Avant de savoir lire une carte des vins, Benoît Monier savait tenir une cuisine. Ces six documents — un certificat de stage, une lettre de recommandation d'un chef, un trophée de concours, un témoignage signé de la main de Jacques Pic — retracent le parcours d'un sommelier venu au vin en connaissant déjà la cuisine de l'intérieur.

Certificat de 1986 de l'association Les Toques Blanches confirmant un stage d'un mois dans six restaurants de Martinique
Certificat de 1986 de l'association Les Toques Blanches confirmant un stage d'un mois dans six restaurants de Martinique
1986 · Martinique

Six cuisines de restaurant, un mois, un archipel

Bien avant de tenir un tastevin, Benoît Monier passe un mois à travailler dans six cuisines de restaurant différentes à travers la Martinique — La Belle Capresse, Tiffany, Le Marayeur, l'Amphore, La Villa Créole et Le Régal de la Mer. L'association Les Toques Blanches certifie ce stage par écrit.

1987
1987 · Tain-l'Hermitage, Drôme

Là où cuisine et vin se sont rencontrés

La même année, au lycée hôtelier de Tain-l'Hermitage, son parcours s'oriente vers le vin — sans pour autant s'éloigner de la cuisine. La presse locale couvre la cérémonie de fin de formation de sa promotion de sommellerie.

Certificat de travail de 1988 signé par le chef Jacques Pic, confirmant le rôle de Benoît Monier comme sommelier stagiaire
Certificat de travail de 1988 signé par le chef Jacques Pic, confirmant le rôle de Benoît Monier comme sommelier stagiaire
1987 – 1988 · Restaurant Pic, Valence

La signature d'un chef

Jacques Pic — le chef triplement étoilé dont le nom se prononce encore avec révérence à Valence — a signé de sa main le certificat confirmant la formation de Benoît Monier comme sommelier dans sa cuisine, de décembre 1987 à juillet 1988, y ajoutant une note manuscrite saluant son talent. Un chef de cette envergure ne signe pas à la légère. C'est aujourd'hui l'un des documents les plus précieux de ses archives.
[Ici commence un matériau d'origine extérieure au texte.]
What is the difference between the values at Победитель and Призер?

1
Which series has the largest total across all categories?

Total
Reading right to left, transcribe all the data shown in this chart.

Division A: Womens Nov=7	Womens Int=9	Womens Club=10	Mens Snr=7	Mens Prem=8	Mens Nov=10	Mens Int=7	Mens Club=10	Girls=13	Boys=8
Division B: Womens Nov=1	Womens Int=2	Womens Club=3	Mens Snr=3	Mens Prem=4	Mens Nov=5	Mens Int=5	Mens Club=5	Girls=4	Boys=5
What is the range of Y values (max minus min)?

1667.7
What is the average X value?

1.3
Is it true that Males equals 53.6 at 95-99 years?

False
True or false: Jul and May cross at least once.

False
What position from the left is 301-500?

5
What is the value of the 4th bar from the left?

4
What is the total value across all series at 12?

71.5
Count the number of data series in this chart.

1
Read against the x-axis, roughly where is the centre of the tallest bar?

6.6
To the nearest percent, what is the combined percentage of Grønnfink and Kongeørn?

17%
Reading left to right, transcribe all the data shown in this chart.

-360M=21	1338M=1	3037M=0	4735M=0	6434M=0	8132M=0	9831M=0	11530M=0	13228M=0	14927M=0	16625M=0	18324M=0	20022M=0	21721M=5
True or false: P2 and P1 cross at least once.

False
Lettre de recommandation manuscrite de 1989 du Tythe Barn Inn décrivant le travail de Benoît Monier comme chef
Lettre de recommandation manuscrite de 1989 du Tythe Barn Inn décrivant le travail de Benoît Monier comme chef
1989 · The Tythe Barn Inn, Hebden Bridge, Angleterre

Diriger une cuisine, pas lire une carte des vins

Pendant trois mois, début 1989, avant que le service national ne le rappelle en France, Benoît Monier est le chef. La lettre de recommandation manuscrite du pub est explicite sur ce que cela signifiait concrètement : achats, préparation des plats, cuisine, gestion du personnel et hygiène, le tout sous sa responsabilité, exécuté « à un très haut niveau ».

1990
1990 · École Ferrandi Paris

Le Harvard de la gastronomie — réussi de l'extérieur

En 1990, Benoît Monier passe le diplôme professionnel de Ferrandi Paris, école si centrale dans la formation culinaire française que la profession la surnomme depuis longtemps « le Harvard de la gastronomie ». Il le réussit en candidat libre — préparant seul son examen plutôt que de suivre le programme à temps plein de l'école. C'est l'histoire de quelqu'un qui a décroché l'une des qualifications les plus exigeantes de la cuisine française sans jamais avoir eu besoin d'une place sur les bancs de l'école.

Photographie sur carte postale du milieu des années 1990 de Benoît Monier au Pré Catelan à Paris
Photographie sur carte postale du milieu des années 1990 de Benoît Monier au Pré Catelan à Paris
1995 · Le Pré Catelan, Paris

Concevoir un accord, pas seulement le servir

Chef sommelier du Pré Catelan, Benoît Monier ne se contente pas de gérer une cave deux étoiles au Michelin — il s'aventure aussi sur le terrain du chef. Aux côtés d'Olivier Brulard, il co-conçoit un accord saumon et Crozes-Hermitage qui remporte le troisième prix du 7ᵉ Concours Culinaire International Côtes du Rhône. Un sommelier qui pense comme un cuisinier ne se contente pas de choisir le vin pour un plat : il participe à décider ce que ce plat doit être.